APELAÇÃO. REMESSA NECESSÁRIA. AÇÃO DE OBRIGAÇÃO DE FAZER. Pedido de equipe multidisciplinar ao autor que comprovadamente sofre de Transtorno do Espectro Autista. Sentença de procedência, condenando a ré a fornecer o tratamento pleiteado, sob pena de multa diária de R$ 500,00, sem custas e honorários advocatícios. PRELIMINARES AFASTADAS. FORNECIMENTO DE TRATAMENTO. Amparo à saúde. Direito público subjetivo e de absoluta prioridade assegurados à criança e ao adolescente pela Constituição Federal, pelo Estatuto da Criança e do Adolescente e pela lei nº 8.080/90. Imposição que não caracteriza ingerência indevida do Poder Judiciário na Administração Pública. Solidariedade dos entes federativos. Súmulas 37, 65 e 66 deste Eg. Tribunal de Justiça. Dever de assistência da Administração. Comando normativo de execução obrigatória. Não cabe justificativa de não fornecimento em razão de restrição orçamentária. Proteção integral e preferencial à criança e ao adolescente prevista expressamente no ECA. Não compete ao Poder Judiciário a modificação do receituário prescrito. Impossibilidade de substituição do tratamento prescrito pelo médico do menor. Precedentes desta C. Câmara. TEMA 106 do C. STJ. Não incidência. Redução do valor da multa arbitrada para R$ 200,00, limitado a R$ 25.000,00. Razoabilidade e proporcionalidade. Reforma da r. sentença neste ponto. Observação ao julgado. Remessa necessária parcialmente provida e recurso de apelação não provido, com observação.
(TJSP;  Apelação Cível 1002136-77.2019.8.26.0004; Relator (a): Lidia Conceição; Órgão Julgador: Câmara Especial; Foro Regional IV – Lapa – Vara da Infância e da Juventude; Data do Julgamento: 25/06/2020; Data de Registro: 25/06/2020)

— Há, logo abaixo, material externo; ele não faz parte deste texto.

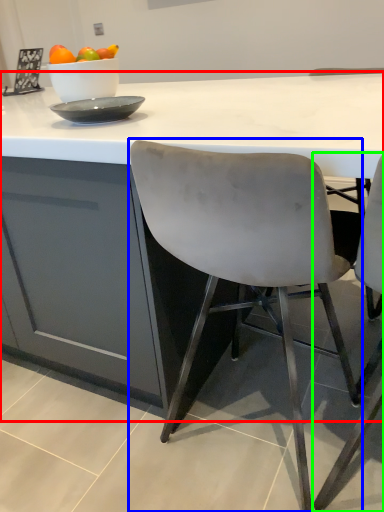
Question: Based on their relative distances, which object is farther from table (highlighted by a red box)? Choose from chair (highlighted by a blue box) and chair (highlighted by a green box).

Choices:
 (A) chair
 (B) chair

Answer: (B)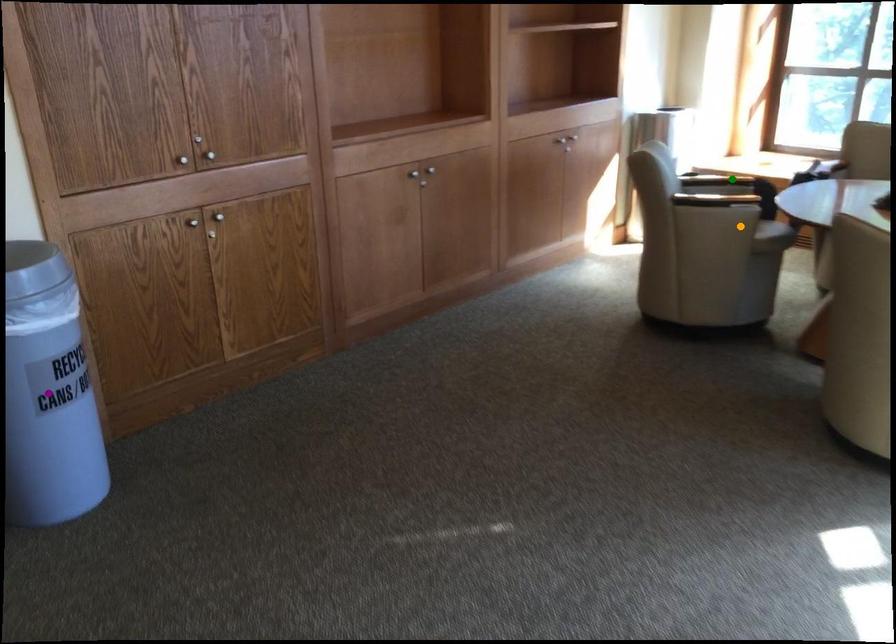
Order these from nearest to farthest:
A) green point
B) purple point
C) orange point

purple point < orange point < green point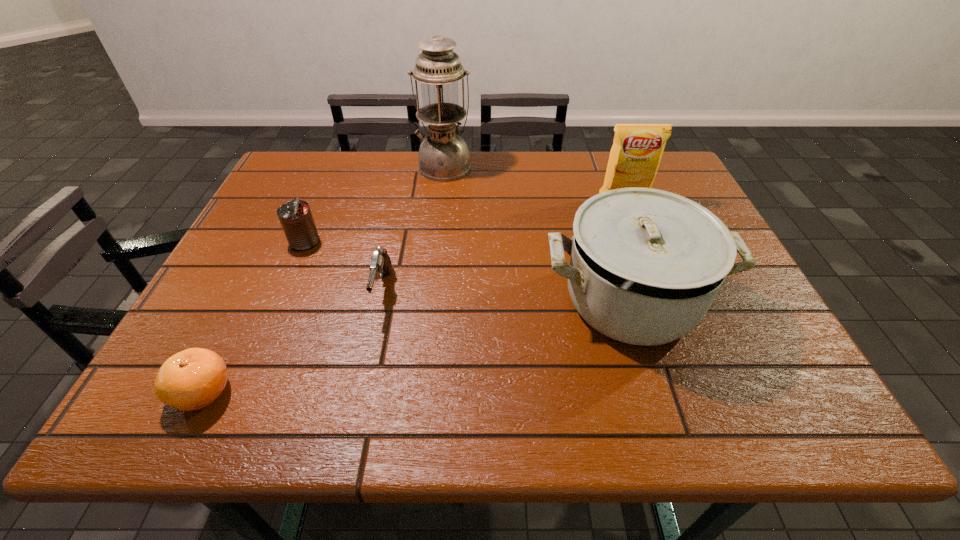
The image size is (960, 540). I want to click on crisp (potato chip) located at the right edge, so click(x=637, y=149).

The width and height of the screenshot is (960, 540). What are the coordinates of `saucepan situated at the right edge` in the screenshot? It's located at (646, 264).

In order to click on object that is at the near left corner in this screenshot , I will do `click(192, 379)`.

Locate an element on the screen. vacant area at the far edge of the desktop is located at coordinates (489, 163).

Identify the location of vacant position at the near edge of the desktop. The width and height of the screenshot is (960, 540). (256, 399).

This screenshot has width=960, height=540. In the image, there is a desktop. What are the coordinates of `vacant region at the left edge` in the screenshot? It's located at (202, 323).

Locate an element on the screen. The height and width of the screenshot is (540, 960). vacant area at the right edge of the desktop is located at coordinates (731, 312).

Locate an element on the screen. free space at the far left corner of the desktop is located at coordinates (317, 171).

Find the location of a particular element. free space at the far right corner of the desktop is located at coordinates (684, 179).

This screenshot has height=540, width=960. What are the coordinates of `free space at the near right corner of the desktop` in the screenshot? It's located at (799, 400).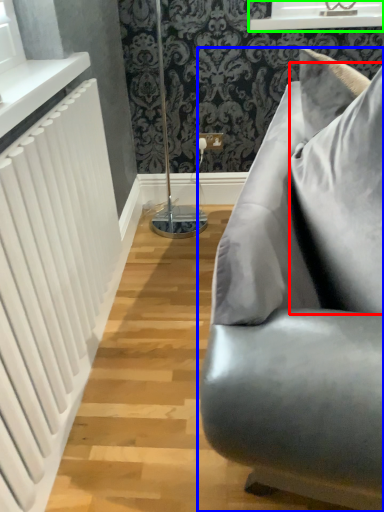
Question: Which is farther away from pillow (highlighted by a red box)? studio couch (highlighted by a blue box) or window frame (highlighted by a green box)?

Choices:
 (A) studio couch
 (B) window frame

Answer: (B)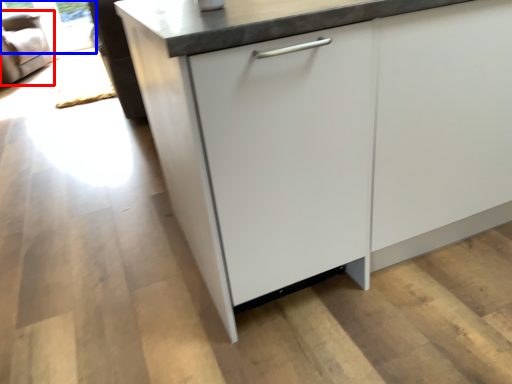
Question: Which object is further to the camera taking this photo, armchair (highlighted by a red box) or window screen (highlighted by a blue box)?

Choices:
 (A) armchair
 (B) window screen

Answer: (B)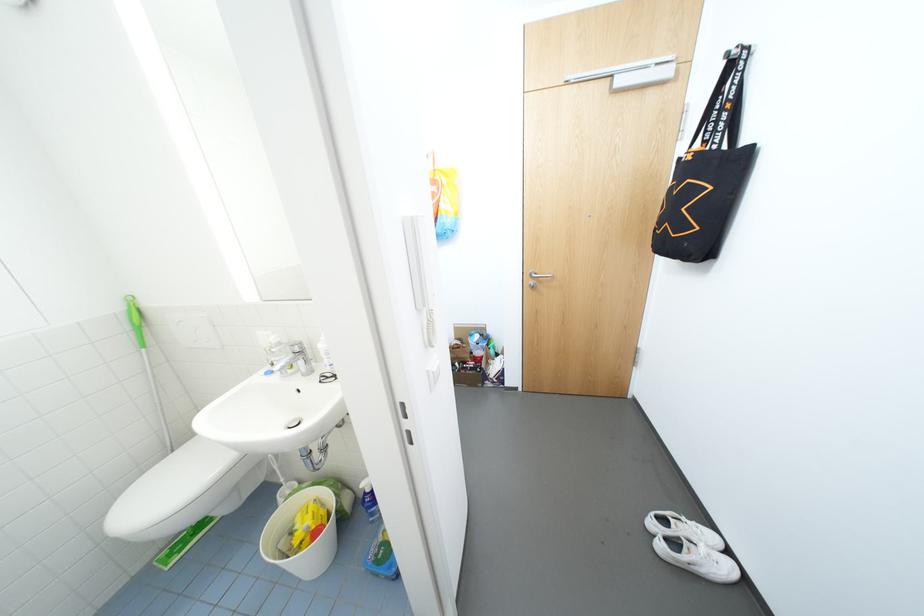
Identify the location of soap dispenser pump. (270, 334).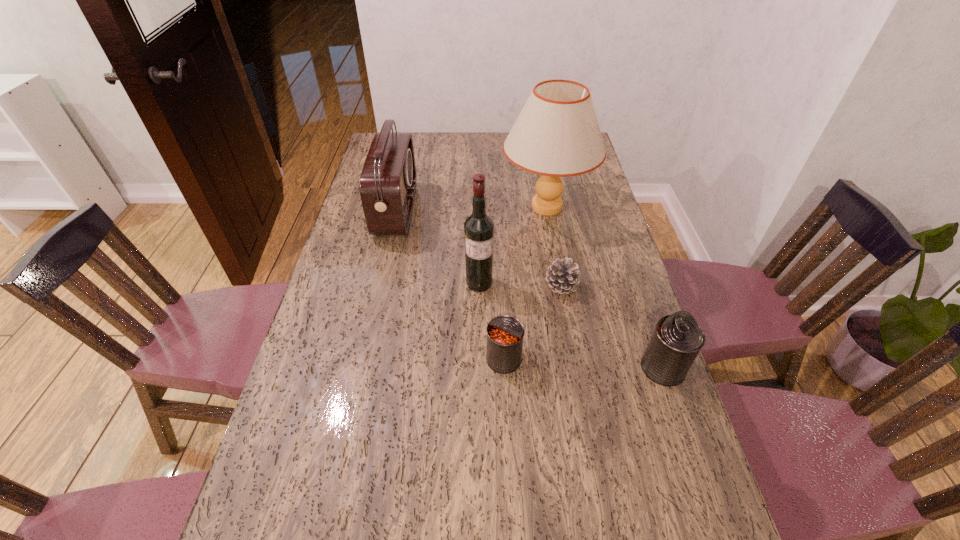
In the image, there is a desktop. Find the location of `free space at the left edge`. free space at the left edge is located at coordinates (325, 307).

The height and width of the screenshot is (540, 960). I want to click on vacant space at the right edge of the desktop, so click(571, 232).

Where is `free location at the near right corner of the desktop`? This screenshot has height=540, width=960. free location at the near right corner of the desktop is located at coordinates [697, 515].

The width and height of the screenshot is (960, 540). Find the location of `free area in between the third tallest object and the wine bottle`. free area in between the third tallest object and the wine bottle is located at coordinates (438, 247).

Locate an element on the screen. The height and width of the screenshot is (540, 960). unoccupied position between the fourth shortest object and the right can is located at coordinates (530, 289).

The height and width of the screenshot is (540, 960). In order to click on empty space between the pinecone and the third shortest object in this screenshot , I will do `click(612, 327)`.

At what (x,y) coordinates should I click in order to perform the action: click on free space between the lampshade and the fourth shortest object. Please return your answer as a coordinate pair (x, y). This screenshot has height=540, width=960. Looking at the image, I should click on (471, 209).

Find the location of a particular element. The image size is (960, 540). empty location between the lampshade and the shortest object is located at coordinates (554, 247).

Locate an element on the screen. The image size is (960, 540). free space between the left can and the pinecone is located at coordinates tap(533, 323).

You are a GUI agent. You are given a task and a screenshot of the screen. Output one action in this format:
    pyautogui.click(x=<x>, y=<y>)
    Task: Click on the third closest object to the wine bottle
    
    Given the screenshot: What is the action you would take?
    pyautogui.click(x=505, y=334)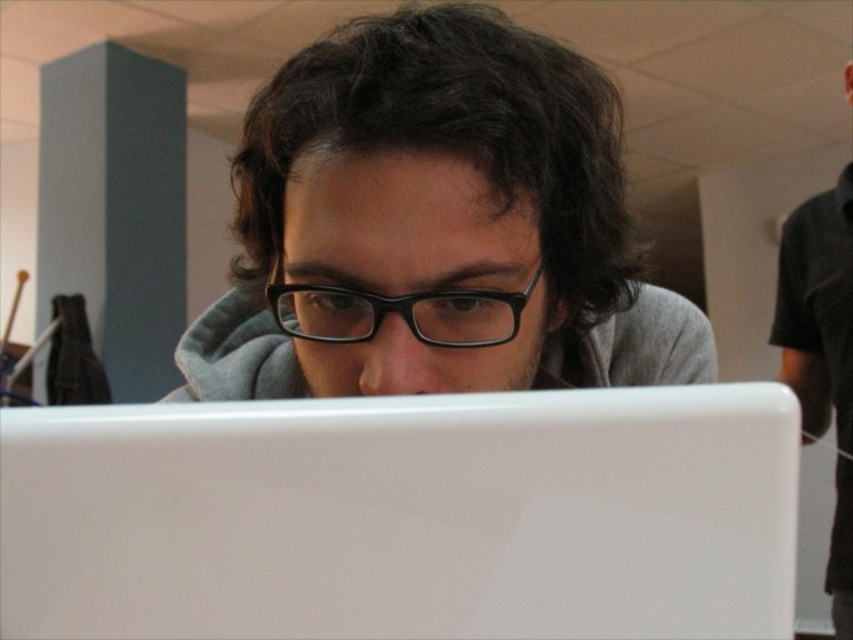
You are designing a desk layout and need to place the white glossy laptop at center and the black matte shirt at right. Since the desk space is limited, which object requires more horizontal space?

The black matte shirt at right requires more horizontal space because its width is greater than the white glossy laptop at center.

You are a photographer adjusting your camera to focus on the subject in the image. You notice the matte black glasses at center and the black matte shirt at right. Which object is closer to the camera lens?

The matte black glasses at center is in front of the black matte shirt at right, so the matte black glasses at center is closer to the camera lens.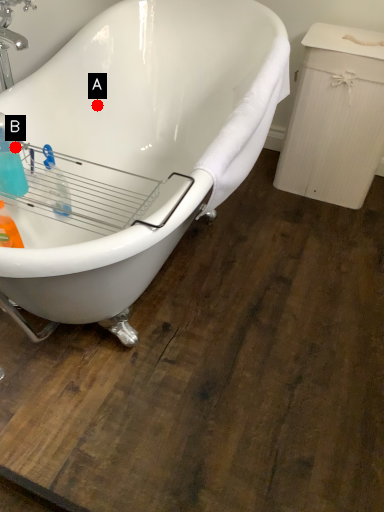
Question: Two points are circled on the image, labeled by A and B beside each circle. Which point is farther to the camera?

Choices:
 (A) A is further
 (B) B is further

Answer: (A)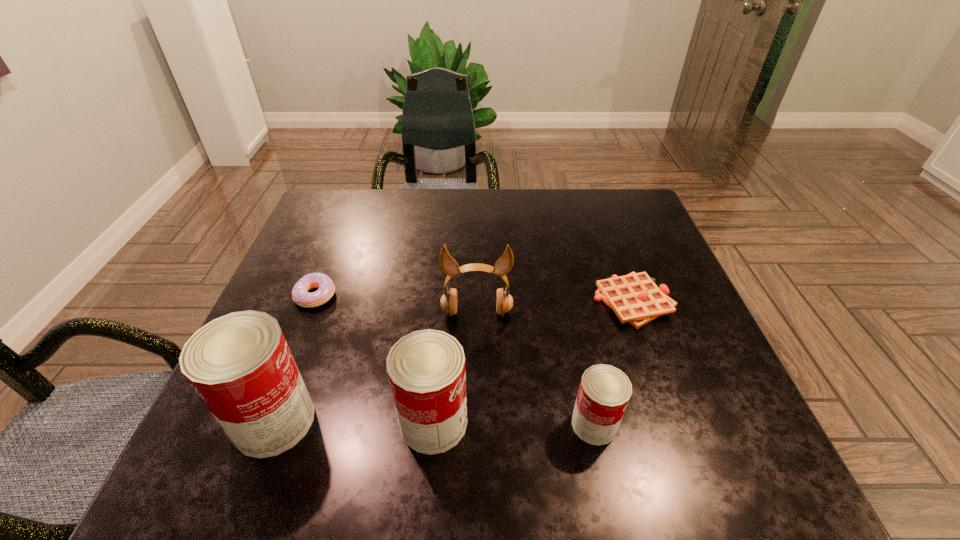
Please point a spot on the right to add another can. Please provide its 2D coordinates. Your answer should be formatted as a tuple, i.e. [(x, y)], where the tuple contains the x and y coordinates of a point satisfying the conditions above.

[(756, 426)]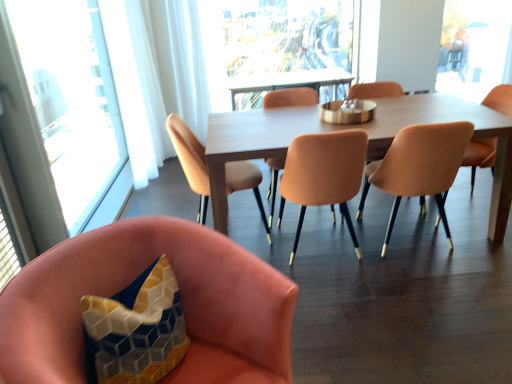
Locate an element on the screen. The image size is (512, 384). free space in front of matte orange chair at center, which appears as the second chair when viewed from the right is located at coordinates (431, 280).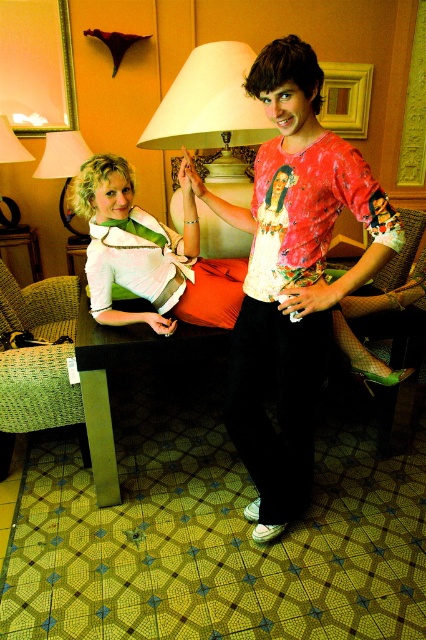
You are planning to place a new decorative item on the table between the green wicker armchair at left and the matte white lampshade at upper center. Considering their sizes, which object should you place closer to the wider one to ensure balance?

The green wicker armchair at left is wider than the matte white lampshade at upper center. To ensure balance, place the decorative item closer to the wider object, which is the green wicker armchair at left.

You are a photographer setting up a shoot in this room. You need to place a small prop between the matte red shirt at center and the matte white lampshade at upper center. Based on their positions, which side of the lampshade should you place it on to keep it aligned with the existing arrangement?

The matte red shirt at center is positioned on the right side of the matte white lampshade at upper center, so placing the prop to the right of the matte white lampshade at upper center would align it with the existing arrangement.

You are standing in the room and want to place a small book on the table. The book needs to be placed between the matte red shirt at center and the matte white lampshade at upper center. Which object should you place the book closer to to ensure it is between them?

Apelação – Plano de Saúde – Ação de Obrigação de Fazer – Paciente portador de Transtorno do Espectro Autista – Necessidade de tratamento com método ABA – Parcial Procedência – Insurgência – Limitação contratual das sessões – Impossibilidade – Aplicação do Código de Defesa do Consumidor – Tratamento indicado por médico responsável pelo atendimento da criança – Atenção ao princípio da boa-fé objetiva que norteia a relação jurídica entre as partes – Aplicação da Súmula 102 deste Tribunal – Entendimento jurisprudencial deste Tribunal – Reembolso nos termos do contrato – Ausência de interesse recursal – Sentença que concedeu o quanto pretendido pela Apelante – Multa que apresenta valor adequado aos fins a que se destina – Honorários advocatícios – Redução – Sentença parcialmente reformada – Recurso parcialmente provido.
(TJSP;  Apelação Cível 1016527-39.2019.8.26.0068; Relator (a): Luiz Antonio Costa; Órgão Julgador: 7ª Câmara de Direito Privado; Foro de Barueri – 2ª Vara Cível; Data do Julgamento: 25/06/2020; Data de Registro: 25/06/2020)

PLANO DE SAÚDE – Menor com diagnóstico de Transtorno do Espectro Autista – Cerceamento de defesa – Inexistência – Interesse de agir inequívoco – Indicação de tratamento médico multidisciplinar pelo método ABA e psicomotricidade aquática – Havendo expressa indicação médica, é abusiva a negativa de cobertura de custeio de tratamento sob o argumento da sua natureza experimental ou por não estar previsto no rol de procedimentos da ANS – Sumula 102 do TJSP – Método ABA de tratamento específico necessário para conferir melhor qualidade de vida e desenvolvimento ao autista, o que não pode ser obtido pelo fornecimento de profissionais sem interação e experiência sobre o autismo – A técnica de psicomotricidade aquática é reconhecida pela literatura médica como eficiente e necessária no tratamento de crianças autistas, pois permite que os indivíduos com TEA tenham desenvolvimento no seu comportamento social, comunicação e diminuem sua irritabilidade, e consigam se comunicar melhor e obter maior independência, fazendo com que sejam capazes de executar atividades funcionais – Obrigatoriedade de custeio integral se não for disponibilizado o tratamento prescrito na rede credenciada – Dano moral – Não ocorrência – Recurso provido em parte.
(TJSP;  Apelação Cível 1024755-73.2019.8.26.0562; Relator (a): Alcides Leopoldo; Órgão Julgador: 4ª Câmara de Direito Privado; Foro de Santos – 10ª Vara Cível; Data do Julgamento: 23/06/2020; Data de Registro: 23/06/2020)

                        Nessa linha é certo que os tratamentos prescritos devem ser cobertos pelo Plano de Saúde.